2.142 In Scrutiny Digest 13 of 2021 the committee requested the minister's advice as to why it is proposed to use offence-specific defences (which reverse the evidential burden of proof) in proposed sections 35A and 48B. The committee's consideration of the appropriateness of a provision which reverses the burden of proof is assisted if it explicitly addresses relevant principles as set out in the Guide to Framing Commonwealth Offences.[6]

2.143 The committee also requested the minister's advice as to whether the bill can be amended to provide for a more specific defence in proposed subsection 35A(3).[7]

Minister's response[8]

2.144 The minister advised:

S.35A of the Bill creates an offence of failure to perform duty or carry out an activity.
S.35A(3) provides a reasonable excuse defence. This will mean all Criminal Code defences will be available for the charged member, including the defence of mistake of fact under s.9.2 of the Code in relation to that physical element (s35A(2)). Additionally, an offence specific defence of reasonable excuse for the relevant conduct will be available, with the charged member bearing an evidential burden for the defence that is consistent with the Criminal Code s.13.3(3).
The Guide provides that the defence of reasonable excuse should generally be avoided, unless it is not possible to rely on the general defences in the Criminal Code or to design more specific defences. The Guide further provides this is because the defence of reasonable excuse is too open-ended. This makes it difficult for the defendant to rely on, as it is unclear what needs to be established. Equally, it may be difficult for the prosecution to respond to the defence, if raised.
The Guide nevertheless provides generally, that if the Criminal Code defences are insufficient, offence-specific defences adapted to the particular circumstances should be applied. S.35A(3) of the Bill provides an offence-specific defence, as opposed to being specified as an element of the offence, because circumstances that a charged member would likely raise for failing to perform a duty or carry out an activity contrary to s.35A, would in most cases, be peculiarly within the knowledge of the charged member.
Equally, it would be more difficult for the prosecution to disprove than for the charged member to establish the matter. For example, circumstances peculiarly within the knowledge of the charged member might include the non-performance of duty or carrying out of an activity where the member claimed not being confident to perform the duty etc. as the reason for non-performance. This explanation would be peculiarly within the knowledge of the charged member and does not directly fit within any of the Criminal Code defences.

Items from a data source

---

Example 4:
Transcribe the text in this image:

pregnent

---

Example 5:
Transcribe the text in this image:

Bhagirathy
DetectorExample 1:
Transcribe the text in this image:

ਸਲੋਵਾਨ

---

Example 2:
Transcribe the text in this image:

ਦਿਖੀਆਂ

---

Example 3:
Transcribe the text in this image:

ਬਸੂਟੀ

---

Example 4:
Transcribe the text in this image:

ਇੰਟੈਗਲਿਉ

* * *

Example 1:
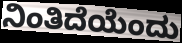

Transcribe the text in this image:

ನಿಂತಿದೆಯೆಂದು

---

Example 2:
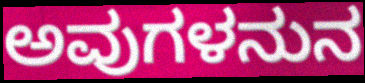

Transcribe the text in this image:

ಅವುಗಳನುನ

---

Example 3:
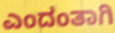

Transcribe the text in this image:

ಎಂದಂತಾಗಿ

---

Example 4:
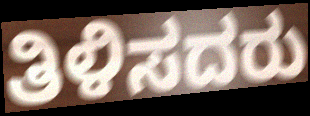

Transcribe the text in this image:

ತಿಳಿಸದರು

--- TASK DESCRIPTION ---
In the passage on the minister's response about proposed section 35A, why does the Guide say the defence of reasonable excuse should generally be avoided?

--- TASK RESPONSE ---
It is too open-ended.